§ Task requirements:
Copy the full text on Mustapha Allaoui below, word for word and without any changes.

Personal information
- Full name: Mustapha Allaoui
- Date of birth: 30 May 1983 (age 43)
- Place of birth: Fès, Morocco
- Height: 1.89 m (6 ft 2 in)
- Position: Forward

Team information
- Current team: Pluakdaeng United
- Number: 23

Youth career
- Maghreb Fez

Senior career*
- Years: Team / Apps / (Gls)
- 2000–2005: Maghreb Fez / 70 / (42)
- 2005–2009: FAR Rabat / 32 / (24)
- 2007: → Al-Khaleej (loan) / 14 / (22)
- 2009–2012: Guingamp / 19 / (9)
- 2011: → Wydad Casablanca (loan) / 15 / (9)
- 2012: Shenyang Shenbei / 10 / (6)
- 2012–: FAR Rabat / 15 / (7)
- 2013–2014: Khaitan SC / ? / (10)
- 2014–2015: Al Nasr Koweit
- 2015–2016: MC Oujda / 21 / (3)
- 2016–2017: Olympique Safi
- 2017–2019: JS Massira
- 2020–: Pluakdaeng United

International career
- 2009: Morocco / 6 / (0)

= Mustapha Allaoui =

Moroccan footballer (born 1983)

Mustapha Allaoui (born 30 May 1983) is a Moroccan footballer who plays for Pluakdaeng United in Thailand.

==Career==
===Club career===
Born in Fes, Allaoui began his career for hometown club Maghreb Fez. He later joined FAR Rabat in summer 2005 On 14 August 2009, French Ligue 2 side, Guingamp signed the Moroccan striker from FAR Rabat on a three-year deal.

In February 2020, Allaoui joined Thai League 4 club Pluakdaeng United.

===International career===
Allaoui was part of the Moroccan 2004 Olympic football team, who exited in the first round, finishing third in group D, behind group winners Iraq and runners-up Costa Rica. He made a full international debut for Morocco on 12 August 2009 in a friendly against Congo.

§ Dataset:
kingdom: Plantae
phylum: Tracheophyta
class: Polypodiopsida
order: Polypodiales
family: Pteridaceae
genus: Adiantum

§ Finished task:
Personal information
- Full name: Mustapha Allaoui
- Date of birth: 30 May 1983 (age 43)
- Place of birth: Fès, Morocco
- Height: 1.89 m (6 ft 2 in)
- Position: Forward

Team information
- Current team: Pluakdaeng United
- Number: 23

Youth career
- Maghreb Fez

Senior career*
- Years: Team / Apps / (Gls)
- 2000–2005: Maghreb Fez / 70 / (42)
- 2005–2009: FAR Rabat / 32 / (24)
- 2007: → Al-Khaleej (loan) / 14 / (22)
- 2009–2012: Guingamp / 19 / (9)
- 2011: → Wydad Casablanca (loan) / 15 / (9)
- 2012: Shenyang Shenbei / 10 / (6)
- 2012–: FAR Rabat / 15 / (7)
- 2013–2014: Khaitan SC / ? / (10)
- 2014–2015: Al Nasr Koweit
- 2015–2016: MC Oujda / 21 / (3)
- 2016–2017: Olympique Safi
- 2017–2019: JS Massira
- 2020–: Pluakdaeng United

International career
- 2009: Morocco / 6 / (0)

= Mustapha Allaoui =

Moroccan footballer (born 1983)

Mustapha Allaoui (born 30 May 1983) is a Moroccan footballer who plays for Pluakdaeng United in Thailand.

==Career==
===Club career===
Born in Fes, Allaoui began his career for hometown club Maghreb Fez. He later joined FAR Rabat in summer 2005 On 14 August 2009, French Ligue 2 side, Guingamp signed the Moroccan striker from FAR Rabat on a three-year deal.

In February 2020, Allaoui joined Thai League 4 club Pluakdaeng United.

===International career===
Allaoui was part of the Moroccan 2004 Olympic football team, who exited in the first round, finishing third in group D, behind group winners Iraq and runners-up Costa Rica. He made a full international debut for Morocco on 12 August 2009 in a friendly against Congo.